Catherine Bolduc : Exorcisme artistique
Pour conjurer le mauvais sort, Catherine Bolduc joue avec des images catastrophiques. Sous sa main, la mort et le désastre deviennent séduisants.
En dix ans, principalement grâce à ses installations spectaculaires, Catherine Bolduc s’est démarquée, figurant aujourd’hui parmi nos artistes les plus intéressantes. Plusieurs se souviendront de son Jeu chinois (à l’UQAM en 2005). C’était une sorte de caverne magique disco composée de miroirs, de pailles colorées et de lumière stroboscopique. Mais Bolduc réalise aussi des dessins tout aussi fantastiques. Ces jours-ci, vous avez l’occasion de voir l’étendue de son talent en ce domaine: Le Voyage d’une fabulatrice, composé de dessins parfois de très grand format, permet de plonger dans le féerique et le fantomatique.
Je vous en ai déjà parlé. En art contemporain, nous n’en avons pas fini avec le fantastique et le merveilleux, avec le conte pour enfants, le roman d’inspiration gothique… L’expo de Tricia Middleton, qui vient de s’achever au Musée d’art contemporain, et celle d’Ed Pien l’été dernier, chez Pierre-François Ouellette, étaient tout à fait dans cet esprit.
Pourquoi ce retour insistant, presque agaçant, des contes de fées, des récits de nos enfances en art contemporain, mais aussi en littérature et au cinéma (Le Seigneur des anneaux, Harry Potter…)? Comme l’a montré le psychanalyste Bruno Bettelheim, ces récits donnent aux enfants des explications rassurantes par rapport au monde des adultes. Mais aux adultes, ces oeuvres offrent quoi? Une régression pour rasséréner? Chez Bolduc, il y a plus. Dans ses dessins, les volcans explosant semblent former des concrétions de pierres serties et la lave se transforme en chevelures fantomatiques et soyeuses. Bolduc embrasse le désastre et en fait une précieuse esthétique.
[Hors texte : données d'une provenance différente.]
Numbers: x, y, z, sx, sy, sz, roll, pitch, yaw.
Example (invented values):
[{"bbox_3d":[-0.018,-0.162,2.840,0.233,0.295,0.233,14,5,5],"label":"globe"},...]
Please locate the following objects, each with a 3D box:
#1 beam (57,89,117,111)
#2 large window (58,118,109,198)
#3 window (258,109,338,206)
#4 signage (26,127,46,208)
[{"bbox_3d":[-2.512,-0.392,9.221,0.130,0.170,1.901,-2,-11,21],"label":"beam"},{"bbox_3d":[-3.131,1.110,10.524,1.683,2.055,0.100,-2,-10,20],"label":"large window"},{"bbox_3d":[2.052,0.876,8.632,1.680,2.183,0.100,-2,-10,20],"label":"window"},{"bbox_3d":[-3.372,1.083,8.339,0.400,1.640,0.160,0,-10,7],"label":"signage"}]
Dans notre époque tiraillée entre la culture du réconfort et celle de la peur (récupérée et utilisée par les gouvernements et les médias), quelle attitude avoir? Dans ce monde de l’après-11 septembre, de l’après-Katrina, de l’après-tsunami de 2004, où planent toujours des menaces de catastrophes terroristes et écologiques, une des solutions serait la récupération de ces angoisses et la constitution d’une esthétique post-apocalyptique? Au 19e siècle déjà, les romantiques avaient fait usage des ruines, des fantômes, des monstres (Frankenstein) pour conjurer les échos des morts de Pompéi et d’Herculanum (villes exhumées à la fin du 18e siècle), pour se libérer de l’idée que toute civilisation meurt, pour dialoguer avec les souvenirs angoissants des guillotinés de la Révolution française et des soldats sacrifiés durant les guerres napoléoniennes… Bolduc nous redit ce besoin d’exorcisme.